In recognition of subscribers’ need for OTT (“third and fourth screen”) solutions, many pay-TV operators and channel operators such as HBO and ESPN offer pay-TV subscribers access to most or all of their VOD content via Web-based services to broadband-connected computers, smartphones and even gaming platforms. Such services are typically free of charge to pay-TV subscribers whose plans or packages give access to these channels. Pay-TV operators fear being reduced to eventual irrelevance if such exclusive content becomes unmoored from the need to subscribe to their own services, and although this threshold is far from having been universally reached, the trend is definitely in this direction and it is unclear whether pay-TV operators can slow it or stop it.
Such services, which are technically separate from pay-TV operators although requiring subscriptions to them, compete directly with independent OTT services. The latter have large but far from comprehensive libraries, and usually do not include the original programming of premium channels such as those of HBO, or sports. Their selections are further limited by some content owners’ decisions not to cooperate in principle (such as Disney, which pulled its content from the independents, but not from pay-TV operations, in August 2017 to set up its own OTT service), and by the challenge of clearing global and local rights for companies with global ambitions such as Netflix. However, their low pricing permits subscribing to two or three, as an increasing percentage of households do, at a monthly cost similar to a package of premium channels.

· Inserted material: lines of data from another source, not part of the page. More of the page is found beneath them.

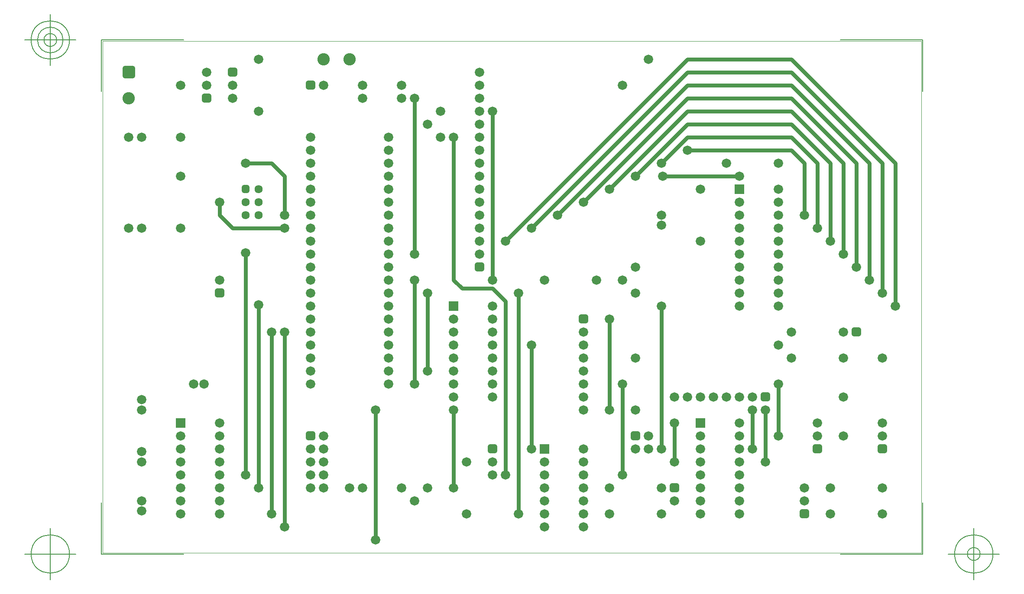
<source format=gbr>
G04 Generated by Ultiboard 14.1 *
%FSLAX25Y25*%
%MOIN*%

%ADD10C,0.00001*%
%ADD11C,0.03000*%
%ADD12C,0.00500*%
%ADD13C,0.00004*%
%ADD14C,0.07200*%
%ADD15R,0.07200X0.07200*%
%ADD16R,0.03283X0.03283*%
%ADD17C,0.03917*%
%ADD18C,0.09500*%
%ADD19R,0.05583X0.05583*%
%ADD20C,0.00100*%
%ADD21C,0.06334*%
%ADD22R,0.02083X0.02083*%


G04 ColorRGB 00FF00 for the following layer *
%LNCopper Top*%
%LPD*%
G54D10*
G54D11*
X610000Y300000D02*
X610000Y190000D01*
X530000Y380000D02*
X610000Y300000D01*
X590000Y300000D02*
X590000Y210000D01*
X530000Y360000D02*
X590000Y300000D01*
X580000Y300000D02*
X580000Y220000D01*
X530000Y350000D02*
X580000Y300000D01*
X570000Y300000D02*
X570000Y230000D01*
X530000Y340000D02*
X570000Y300000D01*
X560000Y300000D02*
X560000Y240000D01*
X530000Y330000D02*
X560000Y300000D01*
X550000Y250000D02*
X550000Y300000D01*
X530000Y320000D02*
X550000Y300000D01*
X600000Y300000D02*
X600000Y200000D01*
X530000Y370000D02*
X600000Y300000D01*
X540000Y300000D02*
X540000Y260000D01*
X310000Y240000D02*
X450000Y380000D01*
X530000Y380000D01*
X330000Y250000D02*
X450000Y370000D01*
X530000Y370000D01*
X350000Y260000D02*
X450000Y360000D01*
X530000Y360000D01*
X370000Y270000D02*
X450000Y350000D01*
X530000Y350000D01*
X390000Y280000D02*
X450000Y340000D01*
X530000Y340000D01*
X410000Y290000D02*
X450000Y330000D01*
X530000Y330000D01*
X430000Y300000D02*
X450000Y320000D01*
X530000Y320000D01*
X450000Y310000D02*
X530000Y310000D01*
X540000Y300000D01*
X120000Y190000D02*
X120000Y50000D01*
X110000Y230000D02*
X110000Y60000D01*
X330000Y160000D02*
X330000Y80000D01*
X270000Y210000D02*
X270000Y320000D01*
X270000Y50000D02*
X270000Y110000D01*
X240000Y230000D02*
X240000Y350000D01*
X240000Y210000D02*
X240000Y130000D01*
X250000Y200000D02*
X250000Y140000D01*
X300000Y210000D02*
X300000Y340000D01*
X130000Y30000D02*
X130000Y170000D01*
X320000Y200000D02*
X320000Y30000D01*
X140000Y170000D02*
X140000Y20000D01*
X430000Y190000D02*
X430000Y80000D01*
X400000Y60000D02*
X400000Y130000D01*
X440000Y70000D02*
X440000Y100000D01*
X520000Y130000D02*
X520000Y90000D01*
X510000Y70000D02*
X510000Y110000D01*
X500000Y80000D02*
X500000Y110000D01*
X390000Y180000D02*
X390000Y110000D01*
X210000Y10000D02*
X210000Y110000D01*
X430000Y290000D02*
X490000Y290000D01*
X90000Y270000D02*
X90000Y260000D01*
X100000Y250000D01*
X140000Y250000D01*
X140000Y260000D02*
X140000Y290000D01*
X130000Y300000D01*
X110000Y300000D01*
X310000Y60000D02*
X310000Y193500D01*
X300000Y203500D02*
X276500Y203500D01*
X270000Y210000D01*
X300000Y203500D02*
X310000Y193500D01*
G54D12*
X-1000Y-1000D02*
X-1000Y38570D01*
X-1000Y-1000D02*
X62192Y-1000D01*
X630921Y-1000D02*
X567729Y-1000D01*
X630921Y-1000D02*
X630921Y38570D01*
X630921Y394701D02*
X630921Y355131D01*
X630921Y394701D02*
X567729Y394701D01*
X-1000Y394701D02*
X62192Y394701D01*
X-1000Y394701D02*
X-1000Y355131D01*
X-20685Y-1000D02*
X-60055Y-1000D01*
X-40370Y-20685D02*
X-40370Y18685D01*
X-55134Y-1000D02*
G75*
D01*
G02X-55134Y-1000I14764J0*
G01*
X650606Y-1000D02*
X689976Y-1000D01*
X670291Y-20685D02*
X670291Y18685D01*
X655528Y-1000D02*
G75*
D01*
G02X655528Y-1000I14763J0*
G01*
X665370Y-1000D02*
G75*
D01*
G02X665370Y-1000I4921J0*
G01*
X-20685Y394701D02*
X-60055Y394701D01*
X-40370Y375016D02*
X-40370Y414386D01*
X-55134Y394701D02*
G75*
D01*
G02X-55134Y394701I14764J0*
G01*
X-50213Y394701D02*
G75*
D01*
G02X-50213Y394701I9843J0*
G01*
X-45291Y394701D02*
G75*
D01*
G02X-45291Y394701I4921J0*
G01*
X-1000Y-1000D02*
X-1000Y38570D01*
X-1000Y-1000D02*
X62192Y-1000D01*
X630921Y-1000D02*
X567729Y-1000D01*
X630921Y-1000D02*
X630921Y38570D01*
X630921Y394701D02*
X630921Y355131D01*
X630921Y394701D02*
X567729Y394701D01*
X-1000Y394701D02*
X62192Y394701D01*
X-1000Y394701D02*
X-1000Y355131D01*
X-20685Y-1000D02*
X-60055Y-1000D01*
X-40370Y-20685D02*
X-40370Y18685D01*
X-55134Y-1000D02*
G75*
D01*
G02X-55134Y-1000I14764J0*
G01*
X650606Y-1000D02*
X689976Y-1000D01*
X670291Y-20685D02*
X670291Y18685D01*
X655528Y-1000D02*
G75*
D01*
G02X655528Y-1000I14763J0*
G01*
X665370Y-1000D02*
G75*
D01*
G02X665370Y-1000I4921J0*
G01*
X-20685Y394701D02*
X-60055Y394701D01*
X-40370Y375016D02*
X-40370Y414386D01*
X-55134Y394701D02*
G75*
D01*
G02X-55134Y394701I14764J0*
G01*
X-50213Y394701D02*
G75*
D01*
G02X-50213Y394701I9843J0*
G01*
X-45291Y394701D02*
G75*
D01*
G02X-45291Y394701I4921J0*
G01*
G54D13*
X0Y0D02*
X629921Y0D01*
X629921Y393701D01*
X0Y393701D01*
X0Y0D01*
G54D14*
X60000Y40000D03*
X60000Y30000D03*
X90000Y40000D03*
X90000Y30000D03*
X90000Y100000D03*
X60000Y80000D03*
X60000Y90000D03*
X60000Y70000D03*
X60000Y50000D03*
X60000Y60000D03*
X90000Y70000D03*
X90000Y80000D03*
X90000Y90000D03*
X90000Y50000D03*
X90000Y60000D03*
X77833Y130000D03*
X70000Y130000D03*
X30000Y320000D03*
X20000Y320000D03*
X100000Y359989D03*
X100000Y349989D03*
X160000Y270000D03*
X220000Y270000D03*
X220000Y300000D03*
X220000Y310000D03*
X220000Y320000D03*
X220000Y280000D03*
X220000Y290000D03*
X220000Y210000D03*
X220000Y240000D03*
X220000Y250000D03*
X220000Y260000D03*
X220000Y220000D03*
X220000Y230000D03*
X220000Y180000D03*
X220000Y190000D03*
X220000Y200000D03*
X220000Y150000D03*
X220000Y160000D03*
X220000Y170000D03*
X220000Y140000D03*
X220000Y130000D03*
X160000Y300000D03*
X160000Y310000D03*
X160000Y320000D03*
X160000Y280000D03*
X160000Y290000D03*
X160000Y210000D03*
X160000Y240000D03*
X160000Y250000D03*
X160000Y260000D03*
X160000Y230000D03*
X160000Y220000D03*
X160000Y180000D03*
X160000Y200000D03*
X160000Y190000D03*
X160000Y150000D03*
X160000Y170000D03*
X160000Y160000D03*
X160000Y140000D03*
X160000Y130000D03*
X300000Y190000D03*
X270000Y170000D03*
X270000Y180000D03*
X270000Y160000D03*
X270000Y140000D03*
X270000Y150000D03*
X270000Y130000D03*
X270000Y120000D03*
X300000Y130000D03*
X300000Y160000D03*
X300000Y170000D03*
X300000Y180000D03*
X300000Y140000D03*
X300000Y150000D03*
X300000Y120000D03*
X340000Y210000D03*
X380000Y210000D03*
X230000Y360000D03*
X230000Y350000D03*
X200000Y360000D03*
X200000Y350000D03*
X520000Y280000D03*
X490000Y270000D03*
X490000Y250000D03*
X490000Y260000D03*
X490000Y240000D03*
X490000Y220000D03*
X490000Y230000D03*
X490000Y210000D03*
X490000Y200000D03*
X490000Y190000D03*
X520000Y220000D03*
X520000Y250000D03*
X520000Y270000D03*
X520000Y260000D03*
X520000Y240000D03*
X520000Y230000D03*
X520000Y210000D03*
X520000Y200000D03*
X520000Y190000D03*
X480000Y300000D03*
X520000Y300000D03*
X460000Y240000D03*
X460000Y280000D03*
X430000Y252167D03*
X430000Y260000D03*
X250000Y330000D03*
X260000Y320000D03*
X260000Y340000D03*
X60000Y360000D03*
X60000Y320000D03*
X60000Y290000D03*
X60000Y250000D03*
X30000Y250000D03*
X20000Y250000D03*
X30000Y32167D03*
X30000Y40000D03*
X30000Y117833D03*
X30000Y110000D03*
X30000Y77833D03*
X30000Y70000D03*
X200000Y50000D03*
X190000Y50000D03*
X250000Y50000D03*
X240000Y40000D03*
X230000Y50000D03*
X280000Y70000D03*
X280000Y30000D03*
X340000Y30000D03*
X340000Y20000D03*
X370000Y20000D03*
X370000Y30000D03*
X370000Y80000D03*
X340000Y50000D03*
X340000Y70000D03*
X340000Y60000D03*
X340000Y40000D03*
X370000Y50000D03*
X370000Y70000D03*
X370000Y60000D03*
X370000Y40000D03*
X460000Y30000D03*
X490000Y30000D03*
X490000Y100000D03*
X460000Y80000D03*
X460000Y90000D03*
X460000Y70000D03*
X460000Y50000D03*
X460000Y60000D03*
X460000Y40000D03*
X490000Y40000D03*
X490000Y70000D03*
X490000Y80000D03*
X490000Y90000D03*
X490000Y50000D03*
X490000Y60000D03*
X600000Y50000D03*
X560000Y50000D03*
X600000Y30000D03*
X560000Y30000D03*
X410000Y200000D03*
X400000Y210000D03*
X410000Y220000D03*
X390000Y30000D03*
X430000Y30000D03*
X390000Y50000D03*
X430000Y50000D03*
X410000Y110000D03*
X410000Y150000D03*
X530000Y150000D03*
X520000Y160000D03*
X530000Y170000D03*
X290000Y260000D03*
X290000Y230000D03*
X290000Y250000D03*
X290000Y240000D03*
X290000Y290000D03*
X290000Y280000D03*
X290000Y270000D03*
X290000Y310000D03*
X290000Y300000D03*
X290000Y320000D03*
X290000Y360000D03*
X290000Y340000D03*
X290000Y330000D03*
X290000Y350000D03*
X290000Y370000D03*
X170000Y360000D03*
X90000Y210000D03*
X600000Y150000D03*
X570000Y150000D03*
X570000Y170000D03*
X550000Y90000D03*
X550000Y100000D03*
X600000Y90000D03*
X600000Y100000D03*
X540000Y40000D03*
X540000Y50000D03*
X440000Y40000D03*
X420000Y90000D03*
X410000Y80000D03*
X420000Y80000D03*
X440000Y120000D03*
X490000Y120000D03*
X500000Y120000D03*
X480000Y120000D03*
X460000Y120000D03*
X470000Y120000D03*
X450000Y120000D03*
X300000Y70000D03*
X300000Y60000D03*
X170000Y70000D03*
X160000Y70000D03*
X170000Y90000D03*
X170000Y80000D03*
X160000Y80000D03*
X160000Y50000D03*
X170000Y50000D03*
X170000Y60000D03*
X160000Y60000D03*
X370000Y110000D03*
X370000Y160000D03*
X370000Y170000D03*
X370000Y150000D03*
X370000Y130000D03*
X370000Y140000D03*
X370000Y120000D03*
X320000Y30000D03*
X310000Y60000D03*
X400000Y60000D03*
X440000Y70000D03*
X510000Y70000D03*
X330000Y80000D03*
X430000Y80000D03*
X500000Y80000D03*
X520000Y90000D03*
X440000Y100000D03*
X390000Y110000D03*
X500000Y110000D03*
X510000Y110000D03*
X400000Y130000D03*
X520000Y130000D03*
X330000Y160000D03*
X390000Y180000D03*
X430000Y190000D03*
X610000Y190000D03*
X320000Y200000D03*
X600000Y200000D03*
X210000Y10000D03*
X140000Y20000D03*
X130000Y30000D03*
X120000Y50000D03*
X270000Y50000D03*
X110000Y60000D03*
X210000Y110000D03*
X270000Y110000D03*
X240000Y130000D03*
X250000Y140000D03*
X130000Y170000D03*
X140000Y170000D03*
X120000Y191000D03*
X250000Y200000D03*
X240000Y210000D03*
X300000Y210000D03*
X590000Y210000D03*
X580000Y220000D03*
X110000Y231000D03*
X240000Y230000D03*
X570000Y230000D03*
X310000Y240000D03*
X560000Y240000D03*
X140000Y250000D03*
X330000Y250000D03*
X550000Y250000D03*
X140000Y260000D03*
X350000Y260000D03*
X540000Y260000D03*
X90000Y270000D03*
X370000Y270000D03*
X390000Y280000D03*
X410000Y290000D03*
X431000Y290000D03*
X490000Y290000D03*
X110000Y300000D03*
X430000Y300000D03*
X450000Y310000D03*
X270000Y320000D03*
X300000Y340000D03*
X240000Y350000D03*
X80000Y360000D03*
X80000Y370000D03*
X120000Y340000D03*
X120000Y380000D03*
X570000Y90000D03*
X570000Y90000D03*
X570000Y120000D03*
X570000Y120000D03*
X420000Y380000D03*
X420000Y380000D03*
X400000Y360000D03*
X400000Y360000D03*
G54D15*
X60000Y100000D03*
X270000Y190000D03*
X490000Y280000D03*
X340000Y80000D03*
X460000Y100000D03*
G54D16*
X100000Y369989D03*
X290000Y220000D03*
X160000Y360000D03*
X90000Y200000D03*
X580000Y170000D03*
X550000Y80000D03*
X600000Y80000D03*
X540000Y30000D03*
X440000Y50000D03*
X410000Y90000D03*
X510000Y120000D03*
X300000Y80000D03*
X160000Y90000D03*
X370000Y180000D03*
X80000Y350000D03*
G54D17*
X98359Y368348D02*
X101641Y368348D01*
X101641Y371630D01*
X98359Y371630D01*
X98359Y368348D01*D02*
X17209Y367209D02*
X22791Y367209D01*
X22791Y372791D01*
X17209Y372791D01*
X17209Y367209D01*D02*
X108959Y278959D02*
X111041Y278959D01*
X111041Y281041D01*
X108959Y281041D01*
X108959Y278959D01*D02*
X288359Y218359D02*
X291641Y218359D01*
X291641Y221641D01*
X288359Y221641D01*
X288359Y218359D01*D02*
X158359Y358359D02*
X161641Y358359D01*
X161641Y361641D01*
X158359Y361641D01*
X158359Y358359D01*D02*
X88359Y198359D02*
X91641Y198359D01*
X91641Y201641D01*
X88359Y201641D01*
X88359Y198359D01*D02*
X578359Y168359D02*
X581641Y168359D01*
X581641Y171641D01*
X578359Y171641D01*
X578359Y168359D01*D02*
X548359Y78359D02*
X551641Y78359D01*
X551641Y81641D01*
X548359Y81641D01*
X548359Y78359D01*D02*
X598359Y78359D02*
X601641Y78359D01*
X601641Y81641D01*
X598359Y81641D01*
X598359Y78359D01*D02*
X538359Y28359D02*
X541641Y28359D01*
X541641Y31641D01*
X538359Y31641D01*
X538359Y28359D01*D02*
X438359Y48359D02*
X441641Y48359D01*
X441641Y51641D01*
X438359Y51641D01*
X438359Y48359D01*D02*
X408359Y88359D02*
X411641Y88359D01*
X411641Y91641D01*
X408359Y91641D01*
X408359Y88359D01*D02*
X508359Y118359D02*
X511641Y118359D01*
X511641Y121641D01*
X508359Y121641D01*
X508359Y118359D01*D02*
X298359Y78359D02*
X301641Y78359D01*
X301641Y81641D01*
X298359Y81641D01*
X298359Y78359D01*D02*
X158359Y88359D02*
X161641Y88359D01*
X161641Y91641D01*
X158359Y91641D01*
X158359Y88359D01*D02*
X368359Y178359D02*
X371641Y178359D01*
X371641Y181641D01*
X368359Y181641D01*
X368359Y178359D01*D02*
X78359Y348359D02*
X81641Y348359D01*
X81641Y351641D01*
X78359Y351641D01*
X78359Y348359D01*D02*
G54D18*
X20000Y350000D03*
X170000Y380000D03*
X190000Y380000D03*
G54D19*
X20000Y370000D03*
G54D20*
X20000Y360000D03*
X600000Y140000D03*
X570000Y140000D03*
X150000Y380000D03*
G54D21*
X120000Y280000D03*
X120000Y260000D03*
X110000Y260000D03*
X120000Y270000D03*
X110000Y270000D03*
G54D22*
X110000Y280000D03*

M02*

</source>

An interest in sports, still mostly dependent on pay-TV subscriptions, or in original programming of premium channels, are the two main obstacles remaining before “cord cutters”. It is also unclear whether a cord cutter with broad interests might not have to pay more for OTT access à la carte than he would for a pay-TV subscription allowing the same or greater access. Whether the next generation of “cord nevers”, who may have been exposed (or not) to free-to-air TV but have never had a pay-TV subscription, can emerge from the low-viewing trough of their teens and twenties and as often become so interested in spectator sports for this to become a problem, might be too early to tell. It is clear, though, that the global proliferation of well-funded, profitable, inexpensive OTT services represents pay-TV’s most formidable adversary in its more than 40 years of existence.